Resources/Instructions

R1: Relevant files and functions used in our build process, as well as tools used to determine where and how our datasets needed to be cleaned:

  • [ ] Review 311-data/scripts/migrateOldHfDataset.py
    • Note: this script is very similar to 311-data/scripts/updateHfDataset.py, except that it allows you to pass in a year as an argument.
    • [ ] Review dlData(year): you'll notice we are drawing data from a personal repo, see resources to know where that data comes from
    • [ ] Review hfClean(year): this method has two parts:
      1. it opens a local file (e.g. 2024.csv), creates a new output file (e.g. 2024-fixed.csv), and does a string replacement on the input before writing to the output file
      2. it opens a connection to DuckDb, creates a temporary table with the data from our fixed csv, then converts it to Parquet
    • Skip hfUpload(year), this won't be needed for the purposes of this ticket
    • Skip process_data(...), this is our main control flow for the script, which is determined by command line arguments
  • [ ] review 311-data/scripts/csv_debug_tools
    • [ ] review check_column_count.py, read documentation at the top of the file
    • [ ] review inspect_csv.py, read documentation at the top of the file

R2: Data Sources

ryanfchase avatar Oct 17 '24 21:10 ryanfchase

This ticket is ready to be picked up

ryanfchase avatar Oct 19 '24 17:10 ryanfchase

Hi @mru-hub ,

Please leave a comment with the following items:

  • updated ETA
  • progress from the last week (if applicable)
  • availability for communications during the week

ryanfchase avatar Feb 01 '25 19:02 ryanfchase

Hi @mru-hub,

We are checking in since we haven't heard back since our last request for updates. Are you still working on this? If you need to put it down or ask for clarification, that's OK. Otherwise, please provide the following:

  • updated ETA
  • progress from the last week (if applicable)
  • availability for communications during the week

ryanfchase avatar Feb 09 '25 03:02 ryanfchase

@mru-hub Please provide update

Instructions
  1. Progress: "What is the current status of your project? What have you completed and what is left to do?"
  2. Blockers: "Difficulties or errors encountered."
  3. Availability: "How much time will you have this week to work on this issue?"
  4. ETA: "When do you expect this issue to be completed?"
  5. Pictures (if necessary): "Add any pictures that will help illustrate what you are working on."
  1. Progress:
  2. Blockers:
  3. Availability:
  4. ETA:
  5. Pictures (if necessary):

ExperimentsInHonesty avatar Feb 14 '25 17:02 ExperimentsInHonesty

Hi @ryanfchase I have few questions

  1. Should we use LA City's open data portal or Edwin's dataset on Hugging Face? It looks like Edwin modified the dataset before saving it—do we have a preference or any historical reasoning for choosing one over the other?
  2. Should we clean data from 2015–2019 or 2015–2020? The action items mention cleaning 2016–2019, but the steps outline reviewing data from 2015 through 2020. Can we clarify the exact range we need to process?
  3. For the data cleaning process, are we only handling string replacement to ensure compatibility with DuckDB, as per script 'migrateOldHfDataset.py', or do we also need to perform full data cleaning steps, such as removing duplicates, null values, and unnecessary columns? Can we clarify the exact scope of cleaning required?

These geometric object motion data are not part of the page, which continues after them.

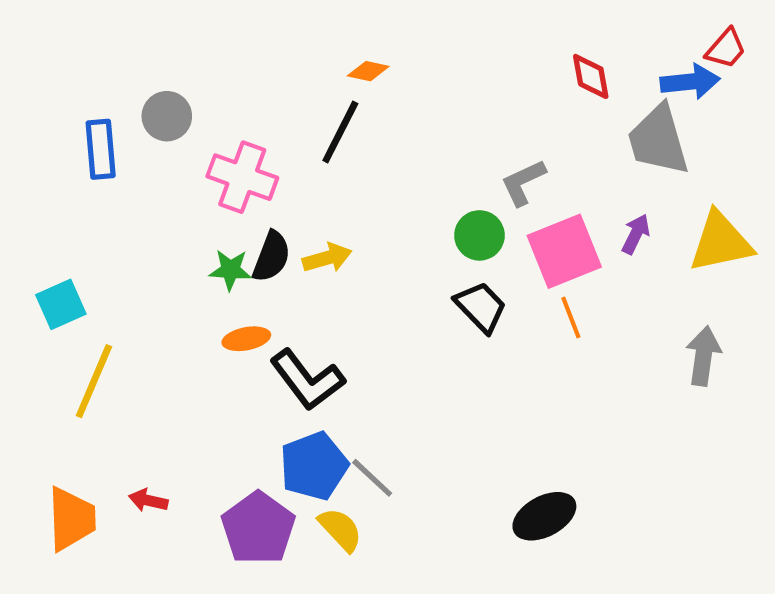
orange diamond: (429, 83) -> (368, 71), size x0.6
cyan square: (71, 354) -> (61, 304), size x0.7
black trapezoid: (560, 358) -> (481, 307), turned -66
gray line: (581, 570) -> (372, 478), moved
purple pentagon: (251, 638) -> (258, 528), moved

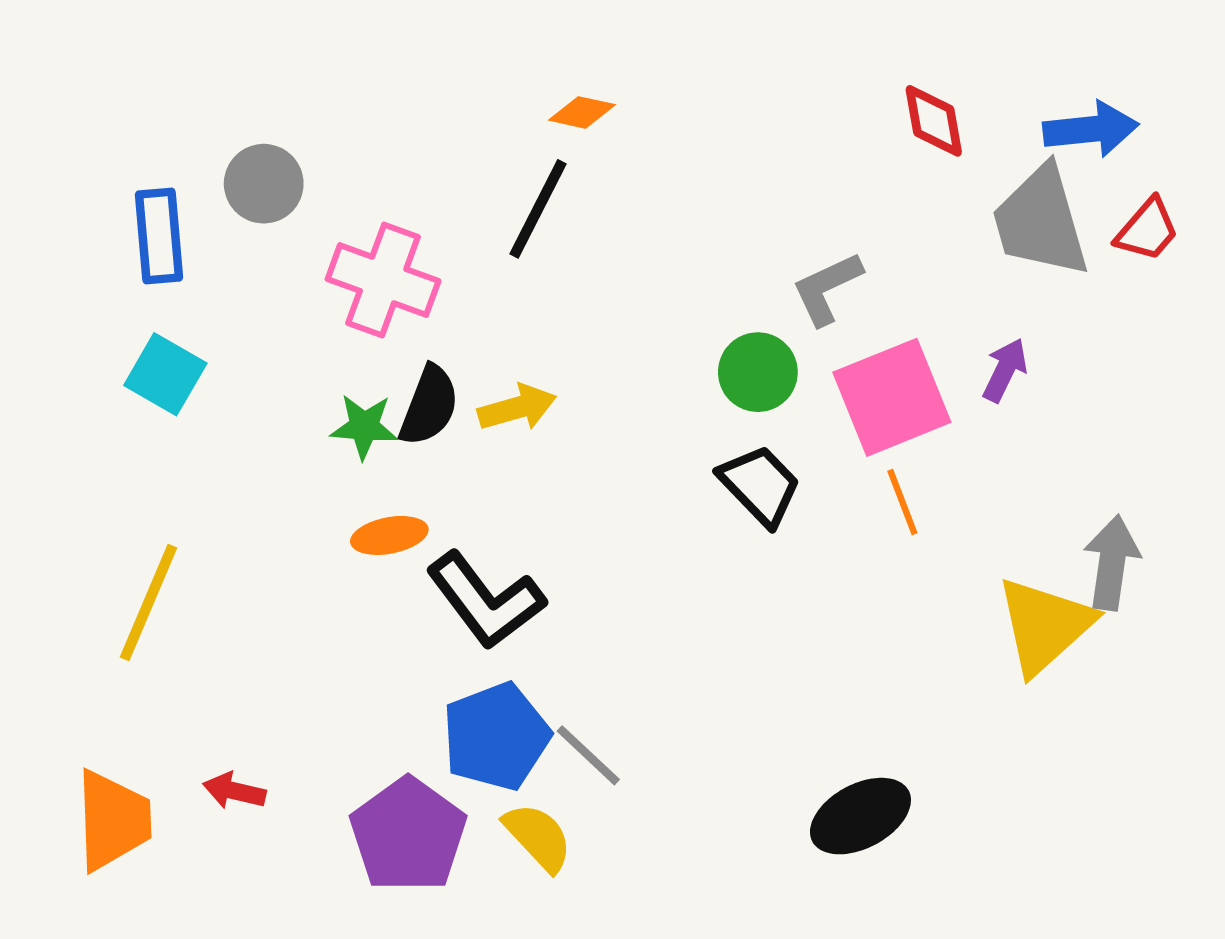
red trapezoid: (726, 49) -> (1147, 230), moved
yellow triangle: (721, 242) -> (1045, 625), moved, turned -30
cyan square: (61, 304) -> (165, 374), moved, turned -36

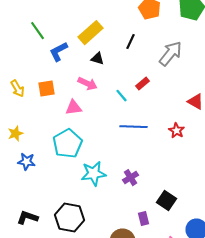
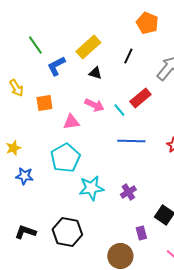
pink arrow: (88, 84) -> (94, 105), moved
red rectangle: (142, 84) -> (140, 98), size x1.5
yellow arrow: (18, 89) -> (16, 88), moved

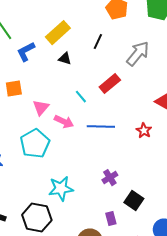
pink arrow: (94, 105) -> (64, 122), moved
cyan line: (119, 110) -> (81, 97), moved
pink triangle: (71, 122) -> (41, 108), turned -42
cyan star: (91, 188) -> (61, 189), moved
purple cross: (128, 192) -> (110, 178), moved

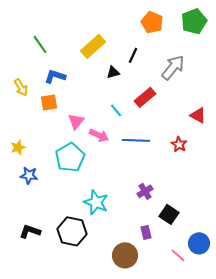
blue L-shape: (26, 52) -> (55, 76), moved, turned 45
black triangle: (65, 59) -> (113, 72), moved, turned -32
cyan star: (61, 189) -> (96, 202), turned 30

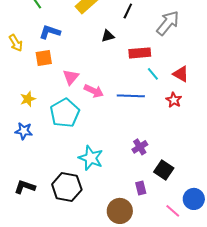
black triangle: (113, 72) -> (108, 36), moved
red rectangle: (145, 97) -> (140, 53), turned 35
cyan line: (116, 110) -> (153, 74), moved
red triangle: (198, 115) -> (181, 74), moved
yellow star: (18, 147) -> (28, 99), moved

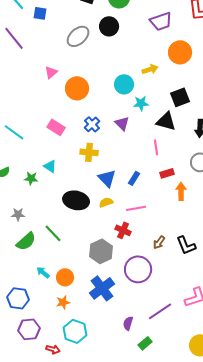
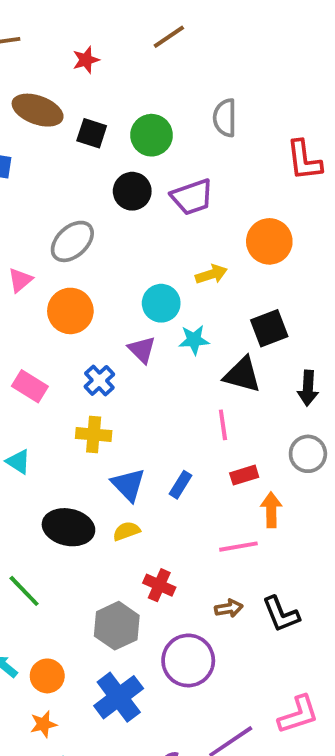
purple trapezoid: (161, 21) -> (192, 197), moved
gray ellipse: (78, 36) -> (72, 241), moved
purple triangle: (122, 123) -> (142, 350), moved
pink line: (136, 208) -> (238, 547), moved
brown arrow: (159, 242) -> (229, 608), turned -136

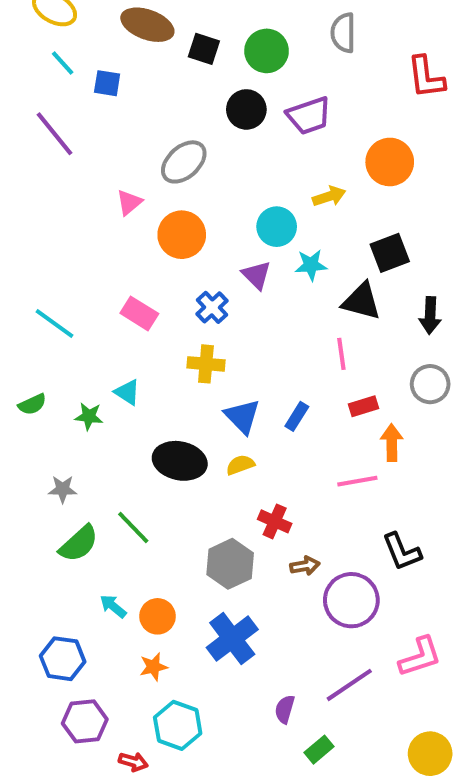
brown arrow: (229, 608) -> (305, 566), moved
purple circle: (188, 660) -> (351, 600), moved

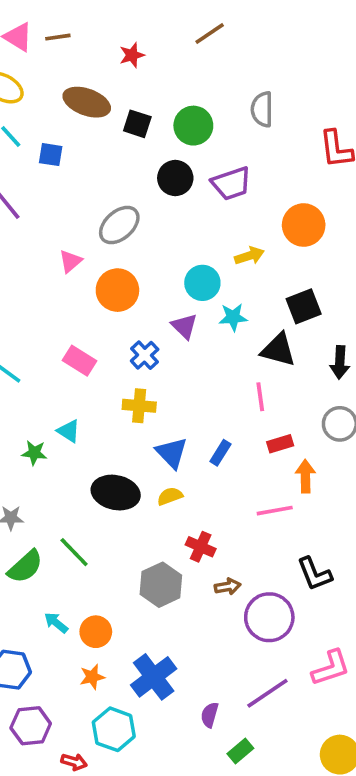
blue cross: (232, 639) -> (154, 677), moved

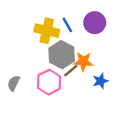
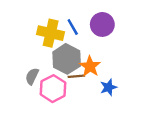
orange star: (83, 61) -> (90, 66), turned 30
brown line: (71, 71) -> (76, 76), turned 35
gray semicircle: (14, 83) -> (32, 76), moved

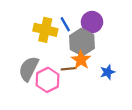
gray hexagon: (67, 59) -> (82, 42), moved
gray semicircle: (32, 76) -> (29, 69), size x1.6
blue star: (108, 87) -> (108, 72), moved

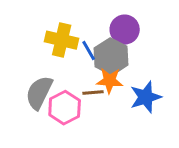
blue line: (65, 24) -> (89, 51), moved
orange star: (81, 60) -> (110, 81), turned -30
blue star: (108, 72) -> (146, 97), size x1.5

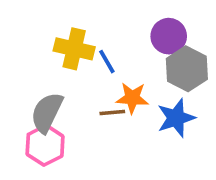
purple circle: (125, 30) -> (169, 36), moved
gray hexagon: (111, 57) -> (187, 69), moved
pink hexagon: (65, 108) -> (45, 145), moved

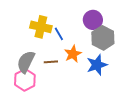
orange star: (132, 98) -> (73, 54), turned -30
brown line: (112, 112) -> (51, 62), moved

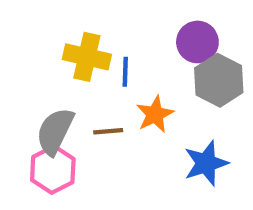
blue line: (59, 34) -> (125, 72), turned 32
blue star: (97, 65) -> (206, 163), moved

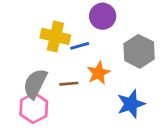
purple circle: (197, 42) -> (103, 16), moved
blue line: (125, 72) -> (80, 46), turned 72

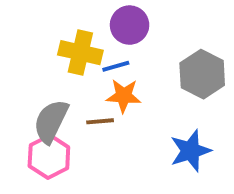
purple circle: (103, 16) -> (130, 25), moved
orange star: (99, 73) -> (124, 96), moved, turned 30

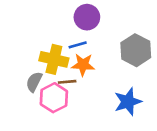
yellow cross: (80, 53) -> (54, 59), moved
gray semicircle: (51, 121) -> (34, 82), size x0.7
pink hexagon: (49, 157) -> (54, 98), moved

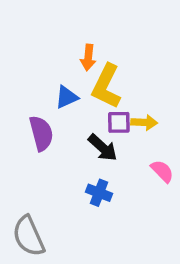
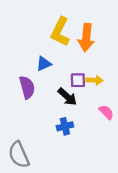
orange arrow: (88, 57) -> (86, 38), moved, size x1.6
yellow L-shape: (106, 86) -> (60, 32), moved
blue cross: (99, 193) -> (65, 126), turned -35

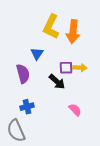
blue triangle: (44, 64) -> (37, 54), turned -32
pink semicircle: (106, 112) -> (75, 110), moved
blue cross: (65, 126) -> (27, 107), moved

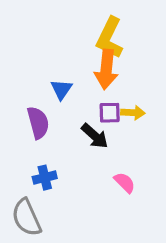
yellow L-shape: (51, 27) -> (110, 38), moved
orange arrow: (73, 32) -> (106, 69), moved

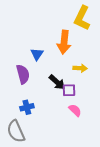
yellow L-shape: (110, 38) -> (82, 18), moved
purple square: (110, 113) -> (69, 90), moved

mru-hub avatar Feb 15 '25 18:02 mru-hub

Missing Info from the ticket

  • "For each year (2015 through 2020), do the following..." this needs to be "2015 through 2019"

ryanfchase avatar Feb 15 '25 18:02 ryanfchase

Answers:

  1. Use Open Data portal
  2. Check data 2015 through 2019
  3. We do not need to perform full data cleaning steps (removing dups, nulls, unnecessary columns)

ryanfchase avatar Feb 15 '25 19:02 ryanfchase

Here’s a comparison of columns between 2015-2019 (LA open data) and 2024

Comparison of columns between 2015 and 2024: Total columns in 2015: 33 Total columns in 2024: 34 Columns missing in 2015 : {'CreatedByUserOrganization'} Additional columns in 2015 : None

Comparison of columns between 2016 and 2024: Total columns in 2016: 33 Total columns in 2024: 34 Columns missing in 2016 : {'CreatedByUserOrganization'} Additional columns in 2016 : None

Comparison of columns between 2017 and 2024: Total columns in 2017: 33 Total columns in 2024: 34 Columns missing in 2017 : {'CreatedByUserOrganization'} Additional columns in 2017 : None

Comparison of columns between 2018 and 2024: Total columns in 2018: 33 Total columns in 2024: 34 Columns missing in 2018 : {'CreatedByUserOrganization'} Additional columns in 2018 : None

Comparison of columns between 2019 and 2024: Total columns in 2019: 34 Total columns in 2024: 34 Columns missing in 2019 : None Additional columns in 2019 : None

mru-hub avatar Feb 15 '25 19:02 mru-hub

Progress: The year-wise data comparison is completed and updated in the comments as per the instructions. The next step is to finalize the data cleaning approach.

Blockers: No major blockers; resolved previous issues and progressing.

Availability: 24 hours this week.

ETA: Expected completion by March 2nd.

Pictures: N/A (or attach any relevant images if needed).

mru-hub avatar Feb 15 '25 19:02 mru-hub

Reviewed R1 script and decided to come up with a comparison script for 2015 to 2019 data. (note: R1 script is still useful to clean special strings in the column 'ZipCode')

R1 can be modified to include any cleaning requirement but it has many other functions for converting data to Parque and running cron job which might not be necessary.

If there is a requirement of cleaning the data further please see the Jupyter Notebook:

311-data/CSV_files/DataLoading_Script.ipynb

mru-hub avatar Feb 16 '25 20:02 mru-hub

I reviewed check_column_count.py and inspect_csv.py and decided to go with new script for comparing the columns.

mru-hub avatar Feb 16 '25 20:02 mru-hub

While we had one note for the script that wasn't completed, the overall work on this ticket can be considered done.

The results of the script have been summarized here: Comparison of 2015 through 2019 service request data

ryanfchase avatar Mar 15 '25 17:03 ryanfchase